The records
□ □ □
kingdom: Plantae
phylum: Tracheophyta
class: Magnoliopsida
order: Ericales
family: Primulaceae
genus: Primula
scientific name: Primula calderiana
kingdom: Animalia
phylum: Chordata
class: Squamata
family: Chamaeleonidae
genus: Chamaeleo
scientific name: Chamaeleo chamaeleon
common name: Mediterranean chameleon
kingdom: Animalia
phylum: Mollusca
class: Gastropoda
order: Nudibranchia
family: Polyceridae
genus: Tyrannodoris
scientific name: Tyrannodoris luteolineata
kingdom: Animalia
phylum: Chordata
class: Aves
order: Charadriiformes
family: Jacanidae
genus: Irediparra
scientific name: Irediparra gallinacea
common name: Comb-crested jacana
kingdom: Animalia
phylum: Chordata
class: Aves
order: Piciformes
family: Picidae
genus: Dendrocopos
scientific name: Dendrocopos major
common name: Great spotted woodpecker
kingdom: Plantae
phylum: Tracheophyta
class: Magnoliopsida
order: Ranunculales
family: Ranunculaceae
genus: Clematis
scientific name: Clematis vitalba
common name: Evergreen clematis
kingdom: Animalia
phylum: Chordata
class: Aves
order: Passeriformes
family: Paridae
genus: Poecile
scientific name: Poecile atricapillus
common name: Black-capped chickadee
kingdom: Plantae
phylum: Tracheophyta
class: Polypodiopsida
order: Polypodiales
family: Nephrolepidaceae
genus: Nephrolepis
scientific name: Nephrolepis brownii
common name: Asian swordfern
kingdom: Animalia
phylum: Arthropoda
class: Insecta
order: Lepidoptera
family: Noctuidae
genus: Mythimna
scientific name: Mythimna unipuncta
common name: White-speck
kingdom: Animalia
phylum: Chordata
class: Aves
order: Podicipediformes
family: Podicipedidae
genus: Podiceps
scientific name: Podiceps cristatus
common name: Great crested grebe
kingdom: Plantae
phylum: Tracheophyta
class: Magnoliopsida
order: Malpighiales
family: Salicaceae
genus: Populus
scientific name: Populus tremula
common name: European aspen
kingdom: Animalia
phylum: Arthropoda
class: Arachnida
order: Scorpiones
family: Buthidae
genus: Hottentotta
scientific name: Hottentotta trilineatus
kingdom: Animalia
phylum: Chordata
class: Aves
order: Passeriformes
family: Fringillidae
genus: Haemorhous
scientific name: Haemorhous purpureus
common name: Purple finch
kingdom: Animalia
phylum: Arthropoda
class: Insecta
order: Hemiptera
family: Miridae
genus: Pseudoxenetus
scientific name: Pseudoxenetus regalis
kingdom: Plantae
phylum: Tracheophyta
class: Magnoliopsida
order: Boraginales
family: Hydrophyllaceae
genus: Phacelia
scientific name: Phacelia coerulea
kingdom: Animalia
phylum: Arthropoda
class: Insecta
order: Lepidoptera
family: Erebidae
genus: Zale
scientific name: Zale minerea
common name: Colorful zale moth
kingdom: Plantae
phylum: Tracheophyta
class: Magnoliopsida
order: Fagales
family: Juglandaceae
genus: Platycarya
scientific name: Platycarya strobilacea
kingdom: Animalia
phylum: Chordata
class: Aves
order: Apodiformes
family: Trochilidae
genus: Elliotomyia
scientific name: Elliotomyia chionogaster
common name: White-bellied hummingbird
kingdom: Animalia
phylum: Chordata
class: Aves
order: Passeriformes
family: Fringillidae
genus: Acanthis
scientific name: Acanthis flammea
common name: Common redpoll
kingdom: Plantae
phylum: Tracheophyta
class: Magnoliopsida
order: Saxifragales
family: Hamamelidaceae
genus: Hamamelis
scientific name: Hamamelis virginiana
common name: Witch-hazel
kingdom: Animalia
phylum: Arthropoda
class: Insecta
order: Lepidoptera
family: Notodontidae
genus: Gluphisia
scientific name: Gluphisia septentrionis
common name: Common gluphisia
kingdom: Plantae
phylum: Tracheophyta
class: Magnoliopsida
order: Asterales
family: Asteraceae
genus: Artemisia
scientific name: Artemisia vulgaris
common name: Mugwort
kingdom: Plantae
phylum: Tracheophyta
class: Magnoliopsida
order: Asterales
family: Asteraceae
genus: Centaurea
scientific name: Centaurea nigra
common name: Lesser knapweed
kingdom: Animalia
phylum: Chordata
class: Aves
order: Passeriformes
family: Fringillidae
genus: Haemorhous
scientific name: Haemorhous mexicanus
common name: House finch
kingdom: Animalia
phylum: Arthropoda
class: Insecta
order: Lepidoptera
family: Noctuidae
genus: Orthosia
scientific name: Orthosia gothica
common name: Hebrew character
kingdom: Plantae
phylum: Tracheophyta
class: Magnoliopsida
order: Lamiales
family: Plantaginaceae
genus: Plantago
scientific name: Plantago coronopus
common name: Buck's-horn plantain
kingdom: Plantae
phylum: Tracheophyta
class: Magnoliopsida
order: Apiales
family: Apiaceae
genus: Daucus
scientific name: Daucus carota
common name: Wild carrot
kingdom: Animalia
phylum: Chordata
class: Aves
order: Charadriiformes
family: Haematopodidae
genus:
□ □ □
Exercise requirements
Copy every line of the entries above, letter for letter and in the same order.

Completed exercise
kingdom: Plantae
phylum: Tracheophyta
class: Magnoliopsida
order: Ericales
family: Primulaceae
genus: Primula
scientific name: Primula calderiana
kingdom: Animalia
phylum: Chordata
class: Squamata
family: Chamaeleonidae
genus: Chamaeleo
scientific name: Chamaeleo chamaeleon
common name: Mediterranean chameleon
kingdom: Animalia
phylum: Mollusca
class: Gastropoda
order: Nudibranchia
family: Polyceridae
genus: Tyrannodoris
scientific name: Tyrannodoris luteolineata
kingdom: Animalia
phylum: Chordata
class: Aves
order: Charadriiformes
family: Jacanidae
genus: Irediparra
scientific name: Irediparra gallinacea
common name: Comb-crested jacana
kingdom: Animalia
phylum: Chordata
class: Aves
order: Piciformes
family: Picidae
genus: Dendrocopos
scientific name: Dendrocopos major
common name: Great spotted woodpecker
kingdom: Plantae
phylum: Tracheophyta
class: Magnoliopsida
order: Ranunculales
family: Ranunculaceae
genus: Clematis
scientific name: Clematis vitalba
common name: Evergreen clematis
kingdom: Animalia
phylum: Chordata
class: Aves
order: Passeriformes
family: Paridae
genus: Poecile
scientific name: Poecile atricapillus
common name: Black-capped chickadee
kingdom: Plantae
phylum: Tracheophyta
class: Polypodiopsida
order: Polypodiales
family: Nephrolepidaceae
genus: Nephrolepis
scientific name: Nephrolepis brownii
common name: Asian swordfern
kingdom: Animalia
phylum: Arthropoda
class: Insecta
order: Lepidoptera
family: Noctuidae
genus: Mythimna
scientific name: Mythimna unipuncta
common name: White-speck
kingdom: Animalia
phylum: Chordata
class: Aves
order: Podicipediformes
family: Podicipedidae
genus: Podiceps
scientific name: Podiceps cristatus
common name: Great crested grebe
kingdom: Plantae
phylum: Tracheophyta
class: Magnoliopsida
order: Malpighiales
family: Salicaceae
genus: Populus
scientific name: Populus tremula
common name: European aspen
kingdom: Animalia
phylum: Arthropoda
class: Arachnida
order: Scorpiones
family: Buthidae
genus: Hottentotta
scientific name: Hottentotta trilineatus
kingdom: Animalia
phylum: Chordata
class: Aves
order: Passeriformes
family: Fringillidae
genus: Haemorhous
scientific name: Haemorhous purpureus
common name: Purple finch
kingdom: Animalia
phylum: Arthropoda
class: Insecta
order: Hemiptera
family: Miridae
genus: Pseudoxenetus
scientific name: Pseudoxenetus regalis
kingdom: Plantae
phylum: Tracheophyta
class: Magnoliopsida
order: Boraginales
family: Hydrophyllaceae
genus: Phacelia
scientific name: Phacelia coerulea
kingdom: Animalia
phylum: Arthropoda
class: Insecta
order: Lepidoptera
family: Erebidae
genus: Zale
scientific name: Zale minerea
common name: Colorful zale moth
kingdom: Plantae
phylum: Tracheophyta
class: Magnoliopsida
order: Fagales
family: Juglandaceae
genus: Platycarya
scientific name: Platycarya strobilacea
kingdom: Animalia
phylum: Chordata
class: Aves
order: Apodiformes
family: Trochilidae
genus: Elliotomyia
scientific name: Elliotomyia chionogaster
common name: White-bellied hummingbird
kingdom: Animalia
phylum: Chordata
class: Aves
order: Passeriformes
family: Fringillidae
genus: Acanthis
scientific name: Acanthis flammea
common name: Common redpoll
kingdom: Plantae
phylum: Tracheophyta
class: Magnoliopsida
order: Saxifragales
family: Hamamelidaceae
genus: Hamamelis
scientific name: Hamamelis virginiana
common name: Witch-hazel
kingdom: Animalia
phylum: Arthropoda
class: Insecta
order: Lepidoptera
family: Notodontidae
genus: Gluphisia
scientific name: Gluphisia septentrionis
common name: Common gluphisia
kingdom: Plantae
phylum: Tracheophyta
class: Magnoliopsida
order: Asterales
family: Asteraceae
genus: Artemisia
scientific name: Artemisia vulgaris
common name: Mugwort
kingdom: Plantae
phylum: Tracheophyta
class: Magnoliopsida
order: Asterales
family: Asteraceae
genus: Centaurea
scientific name: Centaurea nigra
common name: Lesser knapweed
kingdom: Animalia
phylum: Chordata
class: Aves
order: Passeriformes
family: Fringillidae
genus: Haemorhous
scientific name: Haemorhous mexicanus
common name: House finch
kingdom: Animalia
phylum: Arthropoda
class: Insecta
order: Lepidoptera
family: Noctuidae
genus: Orthosia
scientific name: Orthosia gothica
common name: Hebrew character
kingdom: Plantae
phylum: Tracheophyta
class: Magnoliopsida
order: Lamiales
family: Plantaginaceae
genus: Plantago
scientific name: Plantago coronopus
common name: Buck's-horn plantain
kingdom: Plantae
phylum: Tracheophyta
class: Magnoliopsida
order: Apiales
family: Apiaceae
genus: Daucus
scientific name: Daucus carota
common name: Wild carrot
kingdom: Animalia
phylum: Chordata
class: Aves
order: Charadriiformes
family: Haematopodidae
genus:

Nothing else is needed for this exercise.